SELECTION:
⁂
When I learned Integrals in Calc III, the formula looked like this
∫∫ F(r(s,t))⋅(rs x rt)*dA
but in physics for Gauss's law it is
∫∫E⋅nhat dA
How are these the same basic formula? I know that nhat is a unit vector, so it is n/|n|, but in the actual equation, it is a dot between the cross product and E.

The problem is I dont know how they are the same since Gauss' Law wants E dot a magnitude, when a surface integral is F dot the vector cross product? They dont seem to be following the same rules

2. Jan 18, 2015

### Staff: Mentor

Let me guess: rs and rt are perpendicular unit vectors within the surface, correct?

Chet

3. Jan 18, 2015

### Brennan999

Yeah, I get that you need to cross them to get the perpendicular vector of the surface.
Basically, the surface integral eq in full form is
∫∫S F ⋅ (rs x rt)/|(rs x rt)| *(rs x rt) dA
and for Gauss's Law it is
∫∫S E⋅n/|n| dA

so you can see in the first one it simplifies to the cross product as a vector,
but the second one simplifies to the unit vector (because of dividing in magnitude) in the direction normal to the surface.

I dont get how these are equal

4. Jan 19, 2015

### Staff: Mentor

Are you sure about that first one that you wrote. It looks to me like there is an extra (rs x rt) in there.

Chet

5. Jan 22, 2015

### vanhees71

The general notion is a surface integral over a vector field,
$$I=\int_{F} \mathrm{d}^2 \vec{f} \cdot \vec{V}(\vec{r}).$$
Here $\mathrm{d}^2 \vec{f}$ is a vector on a infinitesimal surface element which is perpendicular to the surface and its magnitude is the area of this infinitesimal surface element.

To evaluate such a surface integral, one possibility is to parametrize the surface with two generalized coordinates
$$F: \quad \vec{r}=\vec{r}(q_1,q_2).$$
In the most simple cases the $q_j$ run over a rectangular area in a plane, $(q_1,q_2) \in [a_1,b_1] \times [a_2,b_2]$. Then
$$\vec{T}_j=\frac{\partial}{\partial q_j} \vec{r}$$
defines two tangent vectors along the surface, and the infinitesimal vectors $$\mathrm{d} q_j \vec{T}_j$$ span an infitesimal parallelogram. Then from the geometric meaning of the cross product, it's clear that
$$\mathrm{d}^2 \vec{f}=\mathrm{d}q_1 \, \mathrm{d} q_2 \, \vec{T}_1 \times \vec{T}_2$$
are the surface-element vectors according to this parametrization of your surface. You get
$$I=\int_{a_1}^{b_1} \mathrm{d} q_1 \int_{a_2}^{b_2} \mathrm{d} q_2 [\vec{T}_1(q_1,q_2) \times \vec{T}_2(q_1,q_2)] \cdot \vec{V}[\vec{r}(q_1,q_2)].$$
It's pretty easy to show that the value of the integral is independent of the parametrization (up to a sign, which you have to carefully specify anyway by choosing the orientation of the surface by your choice of the order of the generalized coordinates).
⁂
Dataset excerpts:
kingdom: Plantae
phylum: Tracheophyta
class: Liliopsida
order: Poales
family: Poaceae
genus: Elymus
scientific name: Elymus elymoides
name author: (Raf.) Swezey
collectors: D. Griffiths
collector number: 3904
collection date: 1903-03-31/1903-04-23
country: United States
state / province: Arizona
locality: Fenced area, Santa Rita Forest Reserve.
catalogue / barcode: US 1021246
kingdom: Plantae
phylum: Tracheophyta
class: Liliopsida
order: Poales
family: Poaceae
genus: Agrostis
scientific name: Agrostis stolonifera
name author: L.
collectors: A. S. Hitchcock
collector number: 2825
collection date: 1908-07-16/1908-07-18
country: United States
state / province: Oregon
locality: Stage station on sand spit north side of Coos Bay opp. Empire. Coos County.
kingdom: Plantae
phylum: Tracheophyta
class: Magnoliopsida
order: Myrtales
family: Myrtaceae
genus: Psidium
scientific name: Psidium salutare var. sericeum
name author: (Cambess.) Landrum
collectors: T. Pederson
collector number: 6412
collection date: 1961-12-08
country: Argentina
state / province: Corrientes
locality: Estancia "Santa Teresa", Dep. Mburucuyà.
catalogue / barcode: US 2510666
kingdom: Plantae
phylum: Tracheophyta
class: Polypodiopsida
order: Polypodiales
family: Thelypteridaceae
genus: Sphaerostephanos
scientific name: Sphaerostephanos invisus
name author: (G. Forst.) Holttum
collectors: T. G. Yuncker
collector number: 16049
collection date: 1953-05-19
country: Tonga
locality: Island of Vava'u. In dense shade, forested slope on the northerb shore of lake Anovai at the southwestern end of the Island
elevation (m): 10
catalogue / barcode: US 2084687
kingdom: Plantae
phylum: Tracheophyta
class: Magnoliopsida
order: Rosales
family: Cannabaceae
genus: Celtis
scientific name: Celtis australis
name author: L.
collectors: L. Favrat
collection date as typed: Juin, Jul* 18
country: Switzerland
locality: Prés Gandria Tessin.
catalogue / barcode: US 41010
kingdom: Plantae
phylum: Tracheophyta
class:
⁂
WORK TO COMPLETE:
1. Transcribe the portion of the forum thread starting with "I dont get how" and going on through "rt) in there.".
2. Decide whether each statement agrees with the forum thread, answering yes or no and quoting the words from the thread that settle it. (a) The mentor suspected that the first formula Brennan999 wrote had an extra (rs x rt). (b) vanhees71 says the value of the integral depends on the parametrization chosen. (c) The original poster learned integrals in Calc II.
3. According to vanhees71 in the forum thread, what does the magnitude of the vector on an infinitesimal surface element equal?

PROBLEM SOLUTIONS:
1.
I dont get how these are equal

4. Jan 19, 2015

### Staff: Mentor

Are you sure about that first one that you wrote. It looks to me like there is an extra (rs x rt) in there.

2.
(a) Yes: "It looks to me like there is an extra (rs x rt) in there."
(b) No: "It's pretty easy to show that the value of the integral is independent of the parametrization"
(c) No: "When I learned Integrals in Calc III"

3. It equals the area of that infinitesimal surface element.